═══ Material provided ═══

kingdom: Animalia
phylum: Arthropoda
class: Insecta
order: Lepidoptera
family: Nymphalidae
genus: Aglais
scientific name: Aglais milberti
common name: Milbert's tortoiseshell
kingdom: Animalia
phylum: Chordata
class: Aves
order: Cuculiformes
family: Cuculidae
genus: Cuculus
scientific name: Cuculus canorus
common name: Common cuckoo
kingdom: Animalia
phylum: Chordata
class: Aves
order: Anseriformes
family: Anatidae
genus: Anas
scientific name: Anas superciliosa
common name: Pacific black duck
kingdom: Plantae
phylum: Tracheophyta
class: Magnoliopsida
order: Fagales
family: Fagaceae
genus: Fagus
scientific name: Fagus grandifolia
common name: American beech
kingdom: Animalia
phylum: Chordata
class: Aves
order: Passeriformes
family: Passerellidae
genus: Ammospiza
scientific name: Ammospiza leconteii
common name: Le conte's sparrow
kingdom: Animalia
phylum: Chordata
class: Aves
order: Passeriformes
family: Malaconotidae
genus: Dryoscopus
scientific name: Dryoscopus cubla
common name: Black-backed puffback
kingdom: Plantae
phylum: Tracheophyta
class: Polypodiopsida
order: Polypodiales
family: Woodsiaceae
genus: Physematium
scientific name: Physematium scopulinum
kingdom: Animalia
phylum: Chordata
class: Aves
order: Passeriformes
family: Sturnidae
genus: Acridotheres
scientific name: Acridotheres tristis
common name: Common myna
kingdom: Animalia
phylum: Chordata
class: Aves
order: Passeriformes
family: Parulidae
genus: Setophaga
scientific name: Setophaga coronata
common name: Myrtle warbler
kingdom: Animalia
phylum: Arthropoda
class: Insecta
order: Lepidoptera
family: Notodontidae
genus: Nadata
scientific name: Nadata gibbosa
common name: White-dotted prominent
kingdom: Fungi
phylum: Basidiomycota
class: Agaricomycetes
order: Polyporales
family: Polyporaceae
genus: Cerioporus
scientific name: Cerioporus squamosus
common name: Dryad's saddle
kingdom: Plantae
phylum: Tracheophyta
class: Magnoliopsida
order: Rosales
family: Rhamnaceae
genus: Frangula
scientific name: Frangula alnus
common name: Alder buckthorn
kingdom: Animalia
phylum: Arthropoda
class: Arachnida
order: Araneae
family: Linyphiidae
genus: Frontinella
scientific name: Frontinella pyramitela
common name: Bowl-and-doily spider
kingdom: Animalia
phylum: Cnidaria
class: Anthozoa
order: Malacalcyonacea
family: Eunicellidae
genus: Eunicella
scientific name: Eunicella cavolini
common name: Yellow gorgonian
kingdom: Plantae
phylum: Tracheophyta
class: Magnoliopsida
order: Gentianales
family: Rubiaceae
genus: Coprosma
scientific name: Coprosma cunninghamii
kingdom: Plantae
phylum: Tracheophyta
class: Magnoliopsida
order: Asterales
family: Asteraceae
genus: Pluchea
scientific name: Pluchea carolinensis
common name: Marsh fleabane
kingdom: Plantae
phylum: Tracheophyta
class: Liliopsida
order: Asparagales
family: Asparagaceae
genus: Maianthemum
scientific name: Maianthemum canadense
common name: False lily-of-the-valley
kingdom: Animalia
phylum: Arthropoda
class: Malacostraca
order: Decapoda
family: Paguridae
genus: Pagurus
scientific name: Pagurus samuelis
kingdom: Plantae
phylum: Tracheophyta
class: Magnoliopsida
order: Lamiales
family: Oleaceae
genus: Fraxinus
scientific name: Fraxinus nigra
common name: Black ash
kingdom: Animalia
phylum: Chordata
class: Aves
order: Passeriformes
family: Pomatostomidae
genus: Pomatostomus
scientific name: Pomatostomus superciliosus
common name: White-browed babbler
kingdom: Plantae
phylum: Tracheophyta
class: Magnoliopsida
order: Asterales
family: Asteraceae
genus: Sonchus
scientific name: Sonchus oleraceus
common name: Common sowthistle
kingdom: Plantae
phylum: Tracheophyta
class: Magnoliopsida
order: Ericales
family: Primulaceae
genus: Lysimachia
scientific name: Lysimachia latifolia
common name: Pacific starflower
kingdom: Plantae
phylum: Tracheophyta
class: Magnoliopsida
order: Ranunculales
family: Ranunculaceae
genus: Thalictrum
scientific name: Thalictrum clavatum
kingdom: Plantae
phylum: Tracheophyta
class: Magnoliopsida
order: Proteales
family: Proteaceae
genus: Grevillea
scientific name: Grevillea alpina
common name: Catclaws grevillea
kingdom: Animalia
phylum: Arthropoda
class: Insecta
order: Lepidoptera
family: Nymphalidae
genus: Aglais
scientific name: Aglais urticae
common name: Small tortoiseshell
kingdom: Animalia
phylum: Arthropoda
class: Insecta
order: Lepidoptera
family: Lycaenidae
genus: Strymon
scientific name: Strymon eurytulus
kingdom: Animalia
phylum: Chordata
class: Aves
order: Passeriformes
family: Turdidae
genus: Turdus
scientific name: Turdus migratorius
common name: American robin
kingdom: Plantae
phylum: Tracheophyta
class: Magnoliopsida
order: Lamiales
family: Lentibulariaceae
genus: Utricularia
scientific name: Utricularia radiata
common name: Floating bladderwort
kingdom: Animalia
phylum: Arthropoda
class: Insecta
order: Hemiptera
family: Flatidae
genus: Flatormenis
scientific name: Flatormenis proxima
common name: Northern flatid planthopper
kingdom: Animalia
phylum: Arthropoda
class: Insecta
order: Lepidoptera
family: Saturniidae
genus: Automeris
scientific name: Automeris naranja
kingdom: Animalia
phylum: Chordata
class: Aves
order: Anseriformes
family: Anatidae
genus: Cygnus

═══

Required task
Rewrite the data starting at the first line and ending at the line with "class: Polypodiopsida", both included, changing every "scientific name" to "binomial name" and keeping everything else the same. Give only those lines.

Solution to the exercise
kingdom: Animalia
phylum: Arthropoda
class: Insecta
order: Lepidoptera
family: Nymphalidae
genus: Aglais
binomial name: Aglais milberti
common name: Milbert's tortoiseshell
kingdom: Animalia
phylum: Chordata
class: Aves
order: Cuculiformes
family: Cuculidae
genus: Cuculus
binomial name: Cuculus canorus
common name: Common cuckoo
kingdom: Animalia
phylum: Chordata
class: Aves
order: Anseriformes
family: Anatidae
genus: Anas
binomial name: Anas superciliosa
common name: Pacific black duck
kingdom: Plantae
phylum: Tracheophyta
class: Magnoliopsida
order: Fagales
family: Fagaceae
genus: Fagus
binomial name: Fagus grandifolia
common name: American beech
kingdom: Animalia
phylum: Chordata
class: Aves
order: Passeriformes
family: Passerellidae
genus: Ammospiza
binomial name: Ammospiza leconteii
common name: Le conte's sparrow
kingdom: Animalia
phylum: Chordata
class: Aves
order: Passeriformes
family: Malaconotidae
genus: Dryoscopus
binomial name: Dryoscopus cubla
common name: Black-backed puffback
kingdom: Plantae
phylum: Tracheophyta
class: Polypodiopsida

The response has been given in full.